* _Stored data_
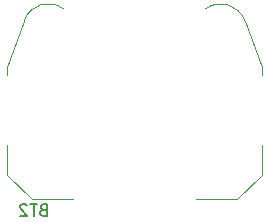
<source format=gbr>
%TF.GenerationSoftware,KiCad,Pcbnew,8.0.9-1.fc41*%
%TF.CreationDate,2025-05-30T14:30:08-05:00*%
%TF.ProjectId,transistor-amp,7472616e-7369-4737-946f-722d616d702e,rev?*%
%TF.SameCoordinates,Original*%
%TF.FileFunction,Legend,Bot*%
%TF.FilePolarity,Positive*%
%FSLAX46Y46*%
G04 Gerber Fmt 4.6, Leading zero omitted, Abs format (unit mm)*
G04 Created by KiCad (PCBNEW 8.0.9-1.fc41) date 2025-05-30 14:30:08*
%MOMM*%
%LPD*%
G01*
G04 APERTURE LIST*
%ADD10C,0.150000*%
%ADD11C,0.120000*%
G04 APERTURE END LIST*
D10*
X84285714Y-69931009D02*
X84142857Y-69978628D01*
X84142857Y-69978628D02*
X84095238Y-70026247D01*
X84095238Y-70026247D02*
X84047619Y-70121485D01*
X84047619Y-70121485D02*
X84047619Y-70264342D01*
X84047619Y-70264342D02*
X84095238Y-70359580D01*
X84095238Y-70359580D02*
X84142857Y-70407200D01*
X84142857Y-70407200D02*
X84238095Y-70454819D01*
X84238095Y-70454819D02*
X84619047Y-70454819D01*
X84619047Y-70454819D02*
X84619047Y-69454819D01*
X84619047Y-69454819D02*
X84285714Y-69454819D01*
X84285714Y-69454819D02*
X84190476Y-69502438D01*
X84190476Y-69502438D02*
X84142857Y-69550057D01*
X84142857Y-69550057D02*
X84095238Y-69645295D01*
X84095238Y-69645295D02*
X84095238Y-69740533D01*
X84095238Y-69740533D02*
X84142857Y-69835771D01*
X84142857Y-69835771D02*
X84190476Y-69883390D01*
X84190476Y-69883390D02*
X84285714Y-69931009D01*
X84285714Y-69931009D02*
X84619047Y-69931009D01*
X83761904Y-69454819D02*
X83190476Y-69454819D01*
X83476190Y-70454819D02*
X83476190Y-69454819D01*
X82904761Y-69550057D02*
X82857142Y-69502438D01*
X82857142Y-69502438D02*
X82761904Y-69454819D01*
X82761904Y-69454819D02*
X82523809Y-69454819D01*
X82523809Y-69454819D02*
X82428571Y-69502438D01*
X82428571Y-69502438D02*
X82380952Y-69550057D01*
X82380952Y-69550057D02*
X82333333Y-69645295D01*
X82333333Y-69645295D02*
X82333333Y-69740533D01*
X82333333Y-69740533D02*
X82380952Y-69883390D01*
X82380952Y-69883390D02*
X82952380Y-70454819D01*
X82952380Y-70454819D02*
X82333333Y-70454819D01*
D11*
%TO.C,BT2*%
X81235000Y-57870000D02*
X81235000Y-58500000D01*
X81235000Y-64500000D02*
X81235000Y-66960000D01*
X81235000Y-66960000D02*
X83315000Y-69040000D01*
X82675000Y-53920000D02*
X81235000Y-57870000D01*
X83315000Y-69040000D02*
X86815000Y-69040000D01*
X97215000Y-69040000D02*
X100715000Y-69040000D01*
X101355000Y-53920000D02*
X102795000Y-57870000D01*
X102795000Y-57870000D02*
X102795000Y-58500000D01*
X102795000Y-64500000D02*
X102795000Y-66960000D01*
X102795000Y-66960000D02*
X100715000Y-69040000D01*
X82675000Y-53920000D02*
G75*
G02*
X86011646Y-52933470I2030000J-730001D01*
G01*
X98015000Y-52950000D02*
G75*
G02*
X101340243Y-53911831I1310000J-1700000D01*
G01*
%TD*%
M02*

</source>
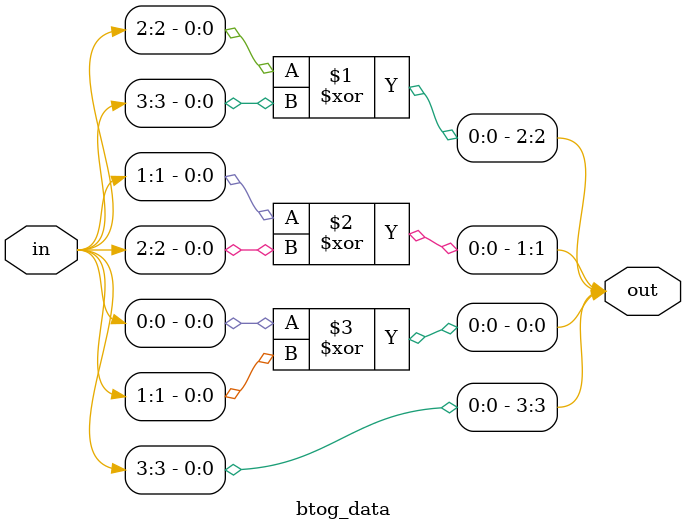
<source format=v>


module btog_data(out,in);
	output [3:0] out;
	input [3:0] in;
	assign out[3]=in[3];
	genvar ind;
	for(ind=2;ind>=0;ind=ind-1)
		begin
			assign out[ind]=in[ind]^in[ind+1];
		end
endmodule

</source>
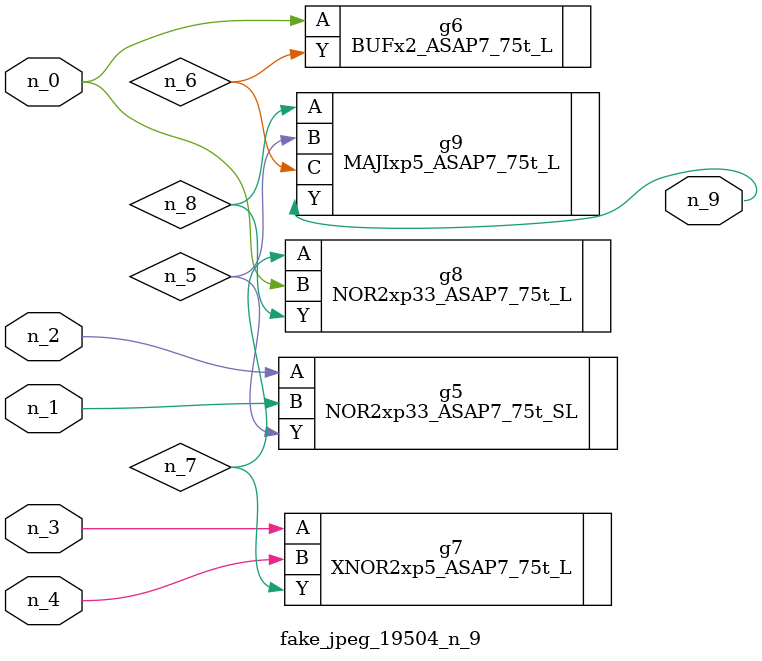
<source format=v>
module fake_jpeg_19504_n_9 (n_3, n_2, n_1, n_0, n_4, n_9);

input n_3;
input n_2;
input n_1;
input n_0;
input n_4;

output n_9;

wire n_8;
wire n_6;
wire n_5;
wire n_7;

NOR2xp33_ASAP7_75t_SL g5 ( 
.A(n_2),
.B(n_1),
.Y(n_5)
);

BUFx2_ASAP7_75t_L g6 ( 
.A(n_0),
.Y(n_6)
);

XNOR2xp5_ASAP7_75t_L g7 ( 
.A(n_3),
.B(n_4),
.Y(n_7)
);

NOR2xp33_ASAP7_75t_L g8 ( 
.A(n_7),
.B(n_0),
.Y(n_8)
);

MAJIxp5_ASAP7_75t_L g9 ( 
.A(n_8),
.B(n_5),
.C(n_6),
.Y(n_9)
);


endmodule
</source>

* _Task_
What is needed is an exact retyping of the lines from the start of the data through the line with "X81235000Y-58500000D01*", with both end lines kept and every picture left out.

* _Response_
<source format=gbr>
%TF.GenerationSoftware,KiCad,Pcbnew,8.0.9-1.fc41*%
%TF.CreationDate,2025-05-30T14:30:08-05:00*%
%TF.ProjectId,transistor-amp,7472616e-7369-4737-946f-722d616d702e,rev?*%
%TF.SameCoordinates,Original*%
%TF.FileFunction,Legend,Bot*%
%TF.FilePolarity,Positive*%
%FSLAX46Y46*%
G04 Gerber Fmt 4.6, Leading zero omitted, Abs format (unit mm)*
G04 Created by KiCad (PCBNEW 8.0.9-1.fc41) date 2025-05-30 14:30:08*
%MOMM*%
%LPD*%
G01*
G04 APERTURE LIST*
%ADD10C,0.150000*%
%ADD11C,0.120000*%
G04 APERTURE END LIST*
D10*
X84285714Y-69931009D02*
X84142857Y-69978628D01*
X84142857Y-69978628D02*
X84095238Y-70026247D01*
X84095238Y-70026247D02*
X84047619Y-70121485D01*
X84047619Y-70121485D02*
X84047619Y-70264342D01*
X84047619Y-70264342D02*
X84095238Y-70359580D01*
X84095238Y-70359580D02*
X84142857Y-70407200D01*
X84142857Y-70407200D02*
X84238095Y-70454819D01*
X84238095Y-70454819D02*
X84619047Y-70454819D01*
X84619047Y-70454819D02*
X84619047Y-69454819D01*
X84619047Y-69454819D02*
X84285714Y-69454819D01*
X84285714Y-69454819D02*
X84190476Y-69502438D01*
X84190476Y-69502438D02*
X84142857Y-69550057D01*
X84142857Y-69550057D02*
X84095238Y-69645295D01*
X84095238Y-69645295D02*
X84095238Y-69740533D01*
X84095238Y-69740533D02*
X84142857Y-69835771D01*
X84142857Y-69835771D02*
X84190476Y-69883390D01*
X84190476Y-69883390D02*
X84285714Y-69931009D01*
X84285714Y-69931009D02*
X84619047Y-69931009D01*
X83761904Y-69454819D02*
X83190476Y-69454819D01*
X83476190Y-70454819D02*
X83476190Y-69454819D01*
X82904761Y-69550057D02*
X82857142Y-69502438D01*
X82857142Y-69502438D02*
X82761904Y-69454819D01*
X82761904Y-69454819D02*
X82523809Y-69454819D01*
X82523809Y-69454819D02*
X82428571Y-69502438D01*
X82428571Y-69502438D02*
X82380952Y-69550057D01*
X82380952Y-69550057D02*
X82333333Y-69645295D01*
X82333333Y-69645295D02*
X82333333Y-69740533D01*
X82333333Y-69740533D02*
X82380952Y-69883390D01*
X82380952Y-69883390D02*
X82952380Y-70454819D01*
X82952380Y-70454819D02*
X82333333Y-70454819D01*
D11*
%TO.C,BT2*%
X81235000Y-57870000D02*
X81235000Y-58500000D01*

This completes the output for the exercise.